En otras palabras: la
inacción y el retroceso de España como estado, su condición de nación
alicaída, más su inadvertencia en los progresos de la Revolución
Industrial, o el hecho de que el colonialismo anacrónico en tierras
americanas fuera un rastro del ayer sepultado en el descalabro sufrido
en Cuba.
Abrazando el derecho de sus requerimientos
históricos, diversos notificados aquilataban que la estampa de España en
Marruecos respondía más a un anhelo por defender falsas apariencias de
cara al marco internacional, que a una incitación claramente colonial.

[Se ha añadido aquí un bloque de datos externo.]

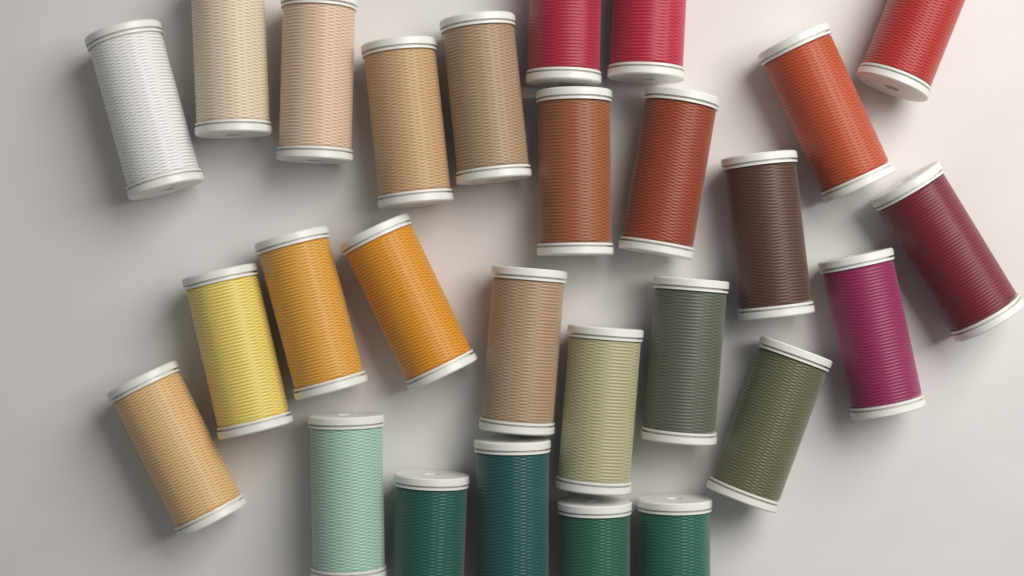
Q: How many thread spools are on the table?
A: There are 27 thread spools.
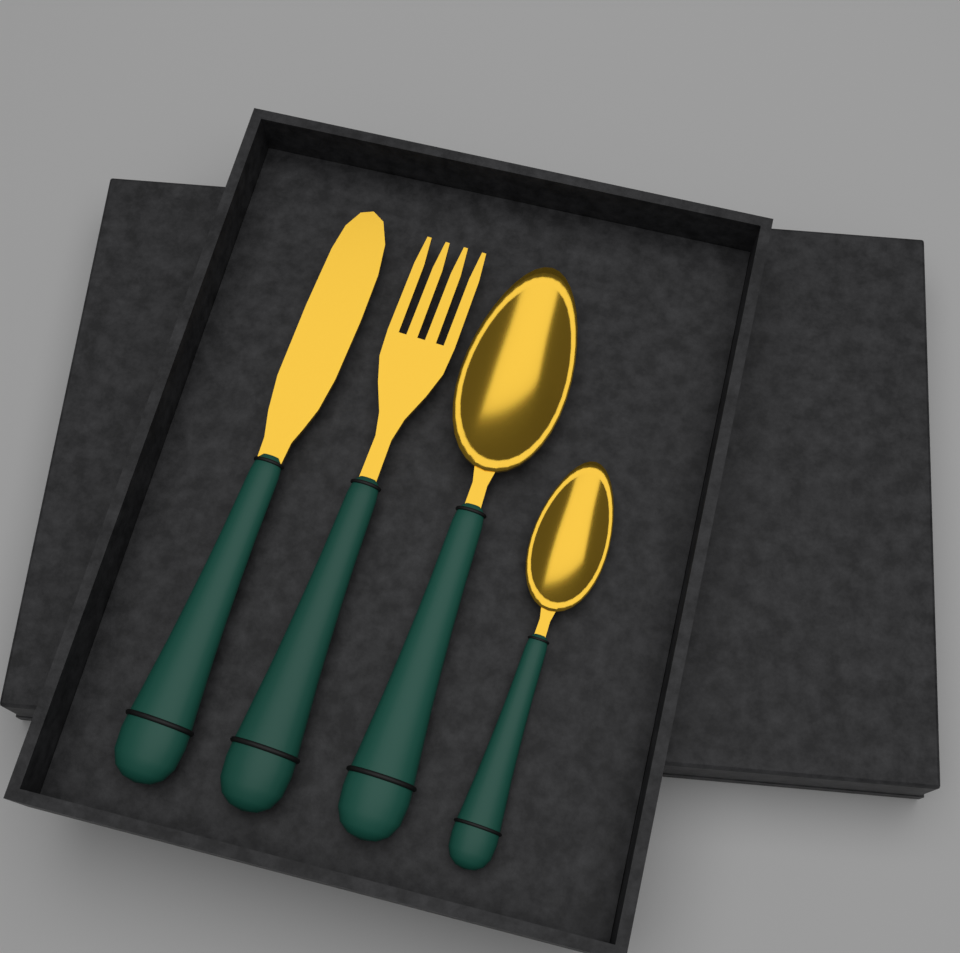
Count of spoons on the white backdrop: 2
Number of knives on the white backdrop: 1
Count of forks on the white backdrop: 1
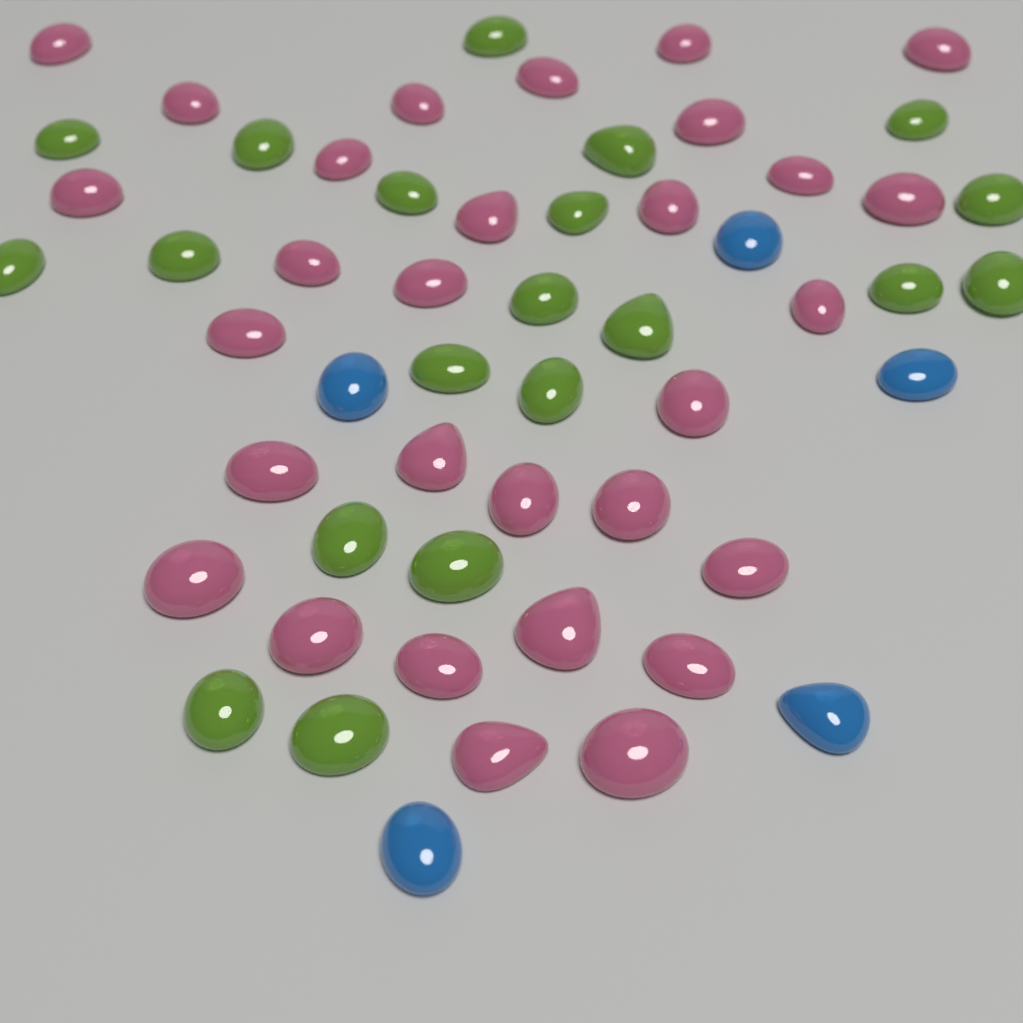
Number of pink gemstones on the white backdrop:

Para bien o para mal, así recapitulaba el embajador británico este
momento: “España estaba apremiada a empeñarse en la andadura marroquí,
pensamiento que sin vaguedades asestaba Lyautey”.
Cada uno de
los prejuicios contrastados circularon a más no poder en el conjunto de
la etapa descrita, desde la génesis y el plantel de la zona de
influencia española en Marruecos hasta los acaecimientos de 1936.
Corresponde
hacer hincapié, que estas introspecciones de índole geoestratégica y
política sobre la competencia de España como actor colonial, se
circunscribieron en un forjado más vasto y en causa de cimentación
intelectual sobre la alteridad del Oriente, que por otro lado, había
comenzado a fraguarse en varios territorios del Viejo Continente como
Francia y Gran Bretaña y cuyos trazos principales se habían determinado
en las postrimerías de siglo.
Las exacerbaciones y frenesíes
salidas del orientalismo europeo sobre su naturaleza, más su
identificación, vigor y revelaciones, se transformaron en un terreno
suculento en el que acabarían alumbrándose postulados legitimadores en
la labor civilizadora occidental del universo árabe y la congruencia de
las potencias coloniales para conformarla.
En este engranaje
colonial el protagonismo de España quedaría postergado a los arenales
históricos, equiparado al de una nación cuyos semblantes diferenciados y
dinamismos nacionales, se habían visto ampliamente amortiguados por una
dilatada declinación abierta en el siglo XVII y cuyos últimos síntomas
se habían hecho ostensibles en 1898.
España se retrataba al
desnudo como un integrante fracasado del grupo de países mortecinos,
invalidado para cristalizar un ejercicio colonial civilizador y
enfrascado en un recóndito y drástico sumario de reflexión crítica sobre
su asentamiento y hoja de ruta en los nuevos tiempos que se avecinaban.
Este
decadente bagaje cultural e ideológico no sólo se acumuló en el
descarte expeditivo de España del reparto colonial, sino que del mismo
modo, desembocó en un sinfín de interpretaciones nada halagüeñas junto a
deformaciones sobre sus verdaderas potencialidades coloniales.
Las
pruebas sobre el alto precio que hubo de pagar España en su peregrinar
colonizador y de los que algunos se han detallado brevemente en este
texto, barren toda una diversidad de connotaciones, como su fatiga
colonial o el empleo de Marruecos como moneda de intercambio para
sostener un statu quo favorable a Inglaterra en aguas del Estrecho, o su
engranaje enmarañado en el tablero europeo tras el naufragio de Cuba y
como contrapeso para salir a flote de su fracaso.
Sea como
fuere, la legitimidad indeterminada del talante hispano en Marruecos,
más las estrecheces habidas en el Ejército de África, las paradojas del
procedimiento colonial en la zona y exclusivamente, el creciente
desgaste de las autoridades, culminaron en varas de medir en torno a las
cuales pendieron la mayoría de las apreciaciones enfiladas, cuyo
alcance en la política colonial a duras penas quedaron ocultas.